How wrong to consider Allah as a robot and to say that He does not intervene in anything. Do you claim that a prophet appeared in every century, that he spoke for Allah, and that he told lies (never!)?
There cannot be a prophet without miracles. Of course, there may appear people who show themselves as prophets and messengers, but they cannot exhibit miracles. Thus, the sham ones are easily distinguished from the real ones. Opening the eyes of the blind, revivifying the dead, water’s flowing from the finger and satisfying the need of the whole army, in a moment journeying from Mecca to Jerusalem and then ascending to the heavens and coming back, lifeless objects’ and animals’ talking are not simple events. Only the prophets sent by Allah can perform such things. If a prophet told a lie, would Allah not intervene? As a matter of fact, an âyah purports:
(If he [the Messenger] had added some sayings [to the Qur’ân] by ascribing them unto Us, We would certainly have seized him with power, cut off his jugular vein, and destroyed him. None of you could have prevented it.) [Sűrat-ul-Hâqqah, 44-47]

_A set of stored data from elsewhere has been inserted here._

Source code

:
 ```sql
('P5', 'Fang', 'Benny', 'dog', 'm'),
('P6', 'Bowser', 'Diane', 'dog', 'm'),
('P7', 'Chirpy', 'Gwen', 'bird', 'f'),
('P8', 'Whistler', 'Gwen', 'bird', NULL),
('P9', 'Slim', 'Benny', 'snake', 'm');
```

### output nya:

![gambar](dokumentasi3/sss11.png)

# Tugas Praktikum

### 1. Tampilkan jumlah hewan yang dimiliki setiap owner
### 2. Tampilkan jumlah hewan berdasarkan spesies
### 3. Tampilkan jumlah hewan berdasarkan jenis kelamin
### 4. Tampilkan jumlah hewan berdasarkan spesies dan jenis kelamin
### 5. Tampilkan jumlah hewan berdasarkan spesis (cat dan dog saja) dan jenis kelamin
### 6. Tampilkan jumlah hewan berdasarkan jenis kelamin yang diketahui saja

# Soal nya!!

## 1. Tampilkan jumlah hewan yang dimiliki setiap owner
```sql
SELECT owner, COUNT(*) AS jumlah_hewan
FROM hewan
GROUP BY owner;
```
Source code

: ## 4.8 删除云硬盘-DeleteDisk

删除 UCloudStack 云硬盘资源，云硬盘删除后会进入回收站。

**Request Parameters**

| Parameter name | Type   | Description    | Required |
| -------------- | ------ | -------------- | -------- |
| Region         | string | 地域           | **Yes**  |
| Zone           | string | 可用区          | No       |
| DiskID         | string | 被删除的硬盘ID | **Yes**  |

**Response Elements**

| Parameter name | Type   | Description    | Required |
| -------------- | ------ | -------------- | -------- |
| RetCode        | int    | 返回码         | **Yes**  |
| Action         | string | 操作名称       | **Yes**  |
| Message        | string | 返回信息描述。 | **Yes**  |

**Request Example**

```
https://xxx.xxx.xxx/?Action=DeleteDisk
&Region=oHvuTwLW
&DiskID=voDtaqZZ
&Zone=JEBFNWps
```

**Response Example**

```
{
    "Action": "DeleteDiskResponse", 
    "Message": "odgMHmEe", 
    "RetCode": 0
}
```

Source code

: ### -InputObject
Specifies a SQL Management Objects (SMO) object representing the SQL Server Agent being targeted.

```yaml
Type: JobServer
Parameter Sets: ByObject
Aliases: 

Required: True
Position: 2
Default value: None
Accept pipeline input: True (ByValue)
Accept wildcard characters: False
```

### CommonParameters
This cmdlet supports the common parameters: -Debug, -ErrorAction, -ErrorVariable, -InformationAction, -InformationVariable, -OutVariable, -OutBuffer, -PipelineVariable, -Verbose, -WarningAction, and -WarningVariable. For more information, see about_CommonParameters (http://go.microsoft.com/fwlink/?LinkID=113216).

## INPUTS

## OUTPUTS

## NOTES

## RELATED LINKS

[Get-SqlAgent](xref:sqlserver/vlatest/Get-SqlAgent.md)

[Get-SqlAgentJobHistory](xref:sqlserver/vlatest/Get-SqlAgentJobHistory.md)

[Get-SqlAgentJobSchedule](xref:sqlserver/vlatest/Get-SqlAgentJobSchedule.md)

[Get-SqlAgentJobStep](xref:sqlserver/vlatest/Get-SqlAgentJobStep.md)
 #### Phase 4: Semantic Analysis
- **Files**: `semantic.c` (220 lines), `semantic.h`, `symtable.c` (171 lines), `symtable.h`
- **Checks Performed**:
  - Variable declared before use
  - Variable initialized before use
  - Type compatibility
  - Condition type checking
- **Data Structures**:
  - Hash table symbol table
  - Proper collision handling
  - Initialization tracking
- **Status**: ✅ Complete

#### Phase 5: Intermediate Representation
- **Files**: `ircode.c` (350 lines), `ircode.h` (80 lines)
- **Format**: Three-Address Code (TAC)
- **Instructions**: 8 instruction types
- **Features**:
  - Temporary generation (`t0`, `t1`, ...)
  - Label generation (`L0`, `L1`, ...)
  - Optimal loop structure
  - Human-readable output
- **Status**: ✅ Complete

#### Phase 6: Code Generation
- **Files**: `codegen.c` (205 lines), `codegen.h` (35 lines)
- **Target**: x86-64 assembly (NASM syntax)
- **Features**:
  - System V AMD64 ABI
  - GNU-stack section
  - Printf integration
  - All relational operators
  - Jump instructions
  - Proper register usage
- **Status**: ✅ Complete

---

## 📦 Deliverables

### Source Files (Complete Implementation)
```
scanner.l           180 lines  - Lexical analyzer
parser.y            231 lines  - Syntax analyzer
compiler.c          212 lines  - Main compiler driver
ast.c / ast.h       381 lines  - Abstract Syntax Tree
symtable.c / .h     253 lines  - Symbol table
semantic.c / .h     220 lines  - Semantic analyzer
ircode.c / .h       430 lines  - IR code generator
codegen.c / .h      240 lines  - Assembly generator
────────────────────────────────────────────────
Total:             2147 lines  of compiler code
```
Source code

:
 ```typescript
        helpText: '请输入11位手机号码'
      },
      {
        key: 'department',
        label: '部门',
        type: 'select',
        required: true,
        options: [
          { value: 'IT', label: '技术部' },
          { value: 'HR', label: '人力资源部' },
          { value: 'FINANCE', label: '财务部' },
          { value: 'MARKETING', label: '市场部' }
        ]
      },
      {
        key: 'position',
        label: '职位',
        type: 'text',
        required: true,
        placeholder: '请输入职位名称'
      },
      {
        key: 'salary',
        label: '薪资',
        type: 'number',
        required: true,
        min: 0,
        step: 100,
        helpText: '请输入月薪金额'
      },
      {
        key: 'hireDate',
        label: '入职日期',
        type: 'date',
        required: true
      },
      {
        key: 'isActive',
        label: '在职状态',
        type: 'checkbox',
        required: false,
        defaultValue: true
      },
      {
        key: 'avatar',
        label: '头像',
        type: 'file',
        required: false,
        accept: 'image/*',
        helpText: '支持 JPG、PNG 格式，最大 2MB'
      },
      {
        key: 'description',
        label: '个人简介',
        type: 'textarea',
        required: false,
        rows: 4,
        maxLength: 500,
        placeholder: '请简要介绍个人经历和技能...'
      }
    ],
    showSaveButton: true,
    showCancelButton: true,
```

Therefore, a wise person who says “I believe in Allah” must also believe in the holy books and prophets, perform acts of worship, and avoid what is harâm. If one disbelieves even one of the fundamentals of îmân, then one is not considered to have îmân. One’s saying “I believe only in Allah” is nothing but to deceive oneself. In terms of their states in the Hereafter, there is no difference between an atheist and a person who believes in Allah but who denies the Hereafter. They will stay in Hell eternally. It is idiocy not to fear eternal torment. Hadrat Alî said to a person who did not believe in the Resurrection:
(We believe in the next world. If there were not a resurrection, we would not suffer any harm on account of our faith and acts of worship. But if what we say occurs, then you will suffer eternal torment.)
When an irreligious person dies, according to his or her belief, he or she will become annihilated and will no longer exist. But according to Islam, he or she will suffer eternal torment in Hell. A Believer, on the other hand, will live in eternal blessings. Even if being under eternal torment were only a probability, whichever wisdom would risk it? Nevertheless, the life in the next world is not a probability, but an obvious fact. Then a wise and knowledgeable person must believe in Allah and what He has revealed.